Lettre  OUI à l'EUROPE  N° 1302 du 5 janvier 2009
[posthume]

La France, l'Europe et la mondialisation :
Ephéméride – Pôle emploi

La Sélection du Net :
Television sans pub – Bévues tchèques

La France dans l'Europe et la mondialisation :

Ephéméride :
1307 -- La politique de monnaie forte de Philippe IV le Bel entraîne des émeutes contre le renchérissement des loyers à Paris.
1477 -- Charles le Téméraire est tué devant Nancy.

France : Chute des ventes de plus de 15 % en décembre
L'aggravation de la crise a particulièrement pesé sur les ventes de voitures qui ont plongé de 15,8% en France en décembre, parvenant cependant à limiter leur baisse à 0,7% sur l'ensemble de l'année.
Les immatriculations de voitures particulières neuves ont ainsi reculé à 153.692 unités le mois dernier, selon les chiffres publiés lundi par le Comité des constructeurs français d'automobiles (CCFA), et ce malgré l'instauration par le gouvernement, début décembre, d'une "prime à la casse" de 1.000 euros.

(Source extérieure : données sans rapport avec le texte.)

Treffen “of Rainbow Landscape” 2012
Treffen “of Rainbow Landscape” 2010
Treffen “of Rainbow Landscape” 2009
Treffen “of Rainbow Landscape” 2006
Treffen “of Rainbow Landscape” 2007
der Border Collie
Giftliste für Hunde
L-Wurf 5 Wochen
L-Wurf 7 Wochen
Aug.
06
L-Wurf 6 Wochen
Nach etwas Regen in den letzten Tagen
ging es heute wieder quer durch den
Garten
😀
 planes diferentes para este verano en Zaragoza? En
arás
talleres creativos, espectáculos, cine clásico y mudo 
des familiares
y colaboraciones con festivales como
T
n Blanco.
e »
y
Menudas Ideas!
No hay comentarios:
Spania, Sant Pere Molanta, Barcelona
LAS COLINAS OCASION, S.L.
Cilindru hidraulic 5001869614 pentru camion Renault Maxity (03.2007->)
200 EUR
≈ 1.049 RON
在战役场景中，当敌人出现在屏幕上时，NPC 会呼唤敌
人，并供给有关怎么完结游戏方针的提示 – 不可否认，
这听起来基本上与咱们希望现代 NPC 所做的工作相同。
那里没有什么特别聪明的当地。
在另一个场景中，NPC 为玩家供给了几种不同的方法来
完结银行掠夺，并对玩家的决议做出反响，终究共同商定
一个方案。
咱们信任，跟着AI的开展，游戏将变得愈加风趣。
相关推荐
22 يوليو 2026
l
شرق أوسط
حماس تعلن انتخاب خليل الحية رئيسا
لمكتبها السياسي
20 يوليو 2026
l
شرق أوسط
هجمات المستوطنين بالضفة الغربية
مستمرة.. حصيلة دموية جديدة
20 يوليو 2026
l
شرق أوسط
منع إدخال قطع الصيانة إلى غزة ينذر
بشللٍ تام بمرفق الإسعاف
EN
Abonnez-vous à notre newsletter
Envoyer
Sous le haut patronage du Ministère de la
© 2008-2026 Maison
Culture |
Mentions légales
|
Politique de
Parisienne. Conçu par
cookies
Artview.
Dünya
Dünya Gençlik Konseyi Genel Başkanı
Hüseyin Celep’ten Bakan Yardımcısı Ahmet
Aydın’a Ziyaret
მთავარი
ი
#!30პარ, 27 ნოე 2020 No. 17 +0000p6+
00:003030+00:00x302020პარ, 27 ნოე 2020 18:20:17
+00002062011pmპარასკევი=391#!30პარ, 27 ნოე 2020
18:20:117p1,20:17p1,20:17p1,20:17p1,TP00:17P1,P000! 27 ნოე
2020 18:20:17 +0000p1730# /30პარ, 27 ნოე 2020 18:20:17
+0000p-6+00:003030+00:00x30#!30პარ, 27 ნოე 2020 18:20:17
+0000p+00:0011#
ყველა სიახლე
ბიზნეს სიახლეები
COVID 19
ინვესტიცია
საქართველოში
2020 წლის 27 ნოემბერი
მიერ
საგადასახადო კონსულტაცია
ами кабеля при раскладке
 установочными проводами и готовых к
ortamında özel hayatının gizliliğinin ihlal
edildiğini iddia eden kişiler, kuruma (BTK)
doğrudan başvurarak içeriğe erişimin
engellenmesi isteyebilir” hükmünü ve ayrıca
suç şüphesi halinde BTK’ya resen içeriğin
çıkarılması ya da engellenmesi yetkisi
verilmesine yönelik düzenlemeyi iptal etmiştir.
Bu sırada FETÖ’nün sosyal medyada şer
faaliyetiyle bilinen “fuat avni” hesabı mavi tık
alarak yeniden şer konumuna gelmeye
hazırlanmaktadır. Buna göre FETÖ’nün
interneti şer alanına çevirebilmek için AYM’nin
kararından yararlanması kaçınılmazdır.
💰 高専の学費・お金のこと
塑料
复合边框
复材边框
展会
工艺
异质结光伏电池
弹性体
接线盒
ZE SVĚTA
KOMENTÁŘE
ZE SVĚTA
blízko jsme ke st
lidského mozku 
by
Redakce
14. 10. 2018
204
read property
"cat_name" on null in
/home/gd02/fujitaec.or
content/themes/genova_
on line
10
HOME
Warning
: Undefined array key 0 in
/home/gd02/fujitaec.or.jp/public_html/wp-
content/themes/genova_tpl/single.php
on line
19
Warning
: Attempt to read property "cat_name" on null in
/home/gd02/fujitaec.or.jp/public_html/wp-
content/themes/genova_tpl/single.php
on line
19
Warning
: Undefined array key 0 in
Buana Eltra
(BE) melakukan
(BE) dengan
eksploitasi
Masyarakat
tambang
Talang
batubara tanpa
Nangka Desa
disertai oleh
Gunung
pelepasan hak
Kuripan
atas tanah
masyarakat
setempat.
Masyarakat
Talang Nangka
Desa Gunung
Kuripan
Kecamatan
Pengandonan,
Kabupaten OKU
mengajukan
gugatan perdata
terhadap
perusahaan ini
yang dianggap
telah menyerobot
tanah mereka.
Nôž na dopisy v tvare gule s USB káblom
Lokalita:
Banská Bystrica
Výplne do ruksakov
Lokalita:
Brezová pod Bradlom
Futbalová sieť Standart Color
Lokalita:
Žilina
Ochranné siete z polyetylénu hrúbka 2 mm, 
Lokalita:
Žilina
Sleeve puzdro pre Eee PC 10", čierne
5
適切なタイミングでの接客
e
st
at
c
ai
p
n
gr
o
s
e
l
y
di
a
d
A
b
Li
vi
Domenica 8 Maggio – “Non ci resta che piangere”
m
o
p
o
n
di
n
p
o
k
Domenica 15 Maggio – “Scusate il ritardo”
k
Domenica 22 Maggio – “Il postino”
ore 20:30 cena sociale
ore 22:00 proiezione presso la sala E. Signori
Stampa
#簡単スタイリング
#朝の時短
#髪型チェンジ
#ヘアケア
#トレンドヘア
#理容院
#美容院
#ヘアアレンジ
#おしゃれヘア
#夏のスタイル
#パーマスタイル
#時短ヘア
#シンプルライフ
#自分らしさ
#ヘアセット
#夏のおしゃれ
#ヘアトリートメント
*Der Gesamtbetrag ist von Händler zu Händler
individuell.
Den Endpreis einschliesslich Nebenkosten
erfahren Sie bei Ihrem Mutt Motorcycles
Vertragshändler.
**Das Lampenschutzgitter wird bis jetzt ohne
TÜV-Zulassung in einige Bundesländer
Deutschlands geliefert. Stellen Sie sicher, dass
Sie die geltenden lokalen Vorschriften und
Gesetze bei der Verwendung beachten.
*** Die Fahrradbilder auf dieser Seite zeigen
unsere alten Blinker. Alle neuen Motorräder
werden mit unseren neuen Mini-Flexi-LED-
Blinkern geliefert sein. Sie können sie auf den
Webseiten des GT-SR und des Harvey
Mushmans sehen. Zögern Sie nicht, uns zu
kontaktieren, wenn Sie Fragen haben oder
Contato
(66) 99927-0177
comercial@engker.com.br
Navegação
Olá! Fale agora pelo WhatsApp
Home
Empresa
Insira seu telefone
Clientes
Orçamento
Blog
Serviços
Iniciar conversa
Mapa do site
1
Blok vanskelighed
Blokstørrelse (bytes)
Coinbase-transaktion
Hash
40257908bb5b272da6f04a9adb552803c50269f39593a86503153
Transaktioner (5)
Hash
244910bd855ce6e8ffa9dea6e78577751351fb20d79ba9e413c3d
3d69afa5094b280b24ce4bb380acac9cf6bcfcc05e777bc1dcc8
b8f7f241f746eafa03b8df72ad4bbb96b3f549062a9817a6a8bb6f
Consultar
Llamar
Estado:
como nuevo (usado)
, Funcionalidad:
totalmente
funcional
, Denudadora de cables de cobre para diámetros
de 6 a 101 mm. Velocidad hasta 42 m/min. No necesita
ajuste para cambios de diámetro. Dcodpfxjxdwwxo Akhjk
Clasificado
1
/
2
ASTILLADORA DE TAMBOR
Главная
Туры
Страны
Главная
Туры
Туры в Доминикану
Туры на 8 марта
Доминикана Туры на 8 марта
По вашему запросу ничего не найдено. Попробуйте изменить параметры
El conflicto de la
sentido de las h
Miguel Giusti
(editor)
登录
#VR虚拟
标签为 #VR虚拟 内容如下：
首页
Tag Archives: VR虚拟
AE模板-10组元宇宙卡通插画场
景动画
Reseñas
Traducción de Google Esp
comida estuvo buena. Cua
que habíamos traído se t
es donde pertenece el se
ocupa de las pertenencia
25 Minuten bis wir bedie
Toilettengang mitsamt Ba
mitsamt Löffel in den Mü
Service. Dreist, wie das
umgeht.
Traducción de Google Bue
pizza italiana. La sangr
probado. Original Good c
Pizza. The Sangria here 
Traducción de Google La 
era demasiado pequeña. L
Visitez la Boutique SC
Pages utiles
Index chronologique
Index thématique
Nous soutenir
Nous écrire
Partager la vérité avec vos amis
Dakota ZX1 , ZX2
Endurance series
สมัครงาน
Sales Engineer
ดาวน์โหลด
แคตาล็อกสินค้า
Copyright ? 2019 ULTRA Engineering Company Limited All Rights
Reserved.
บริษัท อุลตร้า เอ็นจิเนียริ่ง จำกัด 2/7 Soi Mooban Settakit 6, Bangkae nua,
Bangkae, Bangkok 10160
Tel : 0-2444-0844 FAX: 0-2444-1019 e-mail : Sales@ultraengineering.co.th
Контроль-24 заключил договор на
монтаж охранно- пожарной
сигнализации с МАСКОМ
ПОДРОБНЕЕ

France : Le Pôle emploi perturbé par une grève dès le premier jour
Pour son premier jour, lundi 5 janvier, le Pôle emploi, issue de la fusion entre l'ANPE et les Assedic, a été le théâtre d'une grêve à l'appel de cinq syndicats (FO, SNAP, SNU, SUD et CGT) qui protestent contre les conditions de mise en place de ce nouveau service public. Selon la direction, 18,9 % du personnel a débrayé, alors que le syndicat SNU faisait état de 15 % de grévistes chez les anciens agents des Assedic et 30 % chez les ex-ANPE. Pour Christian Charpy, directeur général de la nouvelle structure, cela prouve que le mouvement a été "relativement peu suivi" et "que les gens de Pôle emploi croient à cette réforme et ont envie d'avancer".

Sélection du Net

Le Monde : Télévision sans " pub " : le choc du 5 janvier - Quel impact aura le nouveau profil des chaînes publiques ? - Guy Dutheil
A partir de lundi 5 janvier 2009, France Télévisions ne pourra plus diffuser de publicité entre 20 heures et 6 heures. La mesure avait été annoncée, à la surprise générale, il y a tout juste un an, par le président de la République, Nicolas Sarkozy. Faut-il pour autant s'attendre à un " big bang " dans le paysage télévisuel ? Et quand ? Le rythme de la vie quotidienne des Français va-t-il changer ? [...]
TF1 veut pouvoir réagir vite si ses téléspectateurs fuient vers la concurrence. Le carrefour du 20 h 30-21 heures est stratégique. A lui seul, il draine 15 % des revenus publicitaires des télévisions commerciales en clair. Interrogée, la direction de M6 " ne veut faire aucun commentaire ". Pourtant, la chaîne a déjà réagi. A partir du 5 janvier, ses prime times sont avancés de dix minutes. Ils commenceront à 20 h 45. Numéro un de la télévision payante, Canal+ a choisi, comme TF1, de ne pas bouger. " Toute la question est de savoir si les gens vont modifier leurs modes de vie ", analyse Rodolphe Belmer, directeur général de Canal+ [...]
Désormais, à TMC, Direct8, NRJ12 et W9, la soirée de la TNT commence à 20 h 40. Pour ce premier exercice, le manque à gagner des chaînes publiques, estimé à 450 millions d'euros, [...]
Pour ce premier exercice, le manque à gagner des chaînes publiques, estimé à 450 millions d'euros, devrait être compensé à l'euro près. Mais l'avenir n'est pas garanti. L'Etat mettra la main à la poche. En contrepartie, il choisira les futurs présidents de France Télévisions. Conformément au voeu de M. Sarkozy, les prochains PDG des chaînes publiques seront directement nommés en conseil des ministres.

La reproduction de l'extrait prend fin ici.